From a European point of view, China’s rise as an export market offers a chance, while its activities as a strategic investor constitute a menace. We have come to a crossroads and must decide: Do we support free trade or will we give in to protectionist reflexes? Or is there an intelligent compromise between the two?

The call for open markets is often followed by the sheepish wish to exclude investors from China. But as the Kuka sale demonstrates, this view is too short-sighted. About 35 percent of the company’s global growth occurs in China, which is thus a key market for the robot maker. Kuka’s technology is being installed in many factories to generate the data that is the new gold of the digital era.

No one knows yet exactly where the profit margins will be achieved in Industry 4.0, nor who the winners will be in the related value-creation chains. There is a legitimate worry as to whether added value can be preserved in Germany. But up to now, there has been little worry about not acquiring access to Chinese data platforms. The reality is that the fourth industrial revolution of digital technologies announced by Klaus Schwab at Davos has indeed begun, and it will have a profound influence on the 21st century. It would be wrong to cut ourselves off from this.

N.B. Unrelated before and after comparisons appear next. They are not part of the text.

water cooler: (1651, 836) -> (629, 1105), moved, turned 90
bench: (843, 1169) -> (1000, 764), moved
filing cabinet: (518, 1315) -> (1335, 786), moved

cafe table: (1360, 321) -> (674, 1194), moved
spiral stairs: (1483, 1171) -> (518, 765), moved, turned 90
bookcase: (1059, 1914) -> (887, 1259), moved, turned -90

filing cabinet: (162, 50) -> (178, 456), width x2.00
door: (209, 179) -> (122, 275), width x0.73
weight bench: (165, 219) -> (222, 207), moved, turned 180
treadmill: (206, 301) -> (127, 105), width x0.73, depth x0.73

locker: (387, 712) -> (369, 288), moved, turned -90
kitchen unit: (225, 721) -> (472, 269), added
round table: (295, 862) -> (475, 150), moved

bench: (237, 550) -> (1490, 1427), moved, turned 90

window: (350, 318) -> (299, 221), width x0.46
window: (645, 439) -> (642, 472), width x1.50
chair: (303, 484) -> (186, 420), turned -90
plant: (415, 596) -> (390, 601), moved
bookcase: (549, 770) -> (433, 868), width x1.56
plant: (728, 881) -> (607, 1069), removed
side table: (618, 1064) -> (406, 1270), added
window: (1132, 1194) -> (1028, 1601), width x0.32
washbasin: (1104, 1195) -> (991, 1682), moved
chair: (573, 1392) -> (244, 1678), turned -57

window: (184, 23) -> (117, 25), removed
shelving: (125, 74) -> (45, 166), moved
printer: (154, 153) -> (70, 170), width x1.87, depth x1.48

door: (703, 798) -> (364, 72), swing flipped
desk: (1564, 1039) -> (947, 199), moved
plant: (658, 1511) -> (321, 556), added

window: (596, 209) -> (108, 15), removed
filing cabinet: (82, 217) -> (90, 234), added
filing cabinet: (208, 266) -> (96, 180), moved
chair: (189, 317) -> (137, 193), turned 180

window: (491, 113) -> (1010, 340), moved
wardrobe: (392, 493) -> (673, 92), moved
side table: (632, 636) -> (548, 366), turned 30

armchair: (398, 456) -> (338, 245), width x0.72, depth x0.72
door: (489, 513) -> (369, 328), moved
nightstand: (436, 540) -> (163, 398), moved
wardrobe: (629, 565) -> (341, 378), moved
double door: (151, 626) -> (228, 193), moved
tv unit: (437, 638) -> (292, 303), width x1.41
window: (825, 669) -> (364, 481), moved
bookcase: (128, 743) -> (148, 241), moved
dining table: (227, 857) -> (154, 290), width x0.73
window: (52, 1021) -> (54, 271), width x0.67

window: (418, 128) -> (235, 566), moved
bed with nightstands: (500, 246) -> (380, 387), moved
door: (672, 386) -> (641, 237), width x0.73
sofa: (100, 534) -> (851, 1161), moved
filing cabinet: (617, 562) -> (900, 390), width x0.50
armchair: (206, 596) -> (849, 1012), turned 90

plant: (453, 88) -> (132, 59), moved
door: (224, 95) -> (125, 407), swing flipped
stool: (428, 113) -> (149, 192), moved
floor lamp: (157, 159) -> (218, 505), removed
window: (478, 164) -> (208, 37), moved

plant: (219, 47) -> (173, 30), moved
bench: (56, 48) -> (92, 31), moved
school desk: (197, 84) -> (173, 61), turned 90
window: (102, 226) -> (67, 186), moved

Europe needs both open markets and protection against selling off key technologies. It’s too late to form European consortia when a takeover offer has already been made. That’s why new policies are in order.

One approach needs to be strengthening industry through additional efforts in research and development. Companies and creativity flourish in that sort of ecosystem. And in times of rapid change, this is better than industrial policy planned on a theoretical basis.

But the essential impulse must come from the economy: particularly from technology providers and investors expanding German and European companies into the growth market of China. The business future of the Continent is certain if we trust ourselves and act in a considered manner.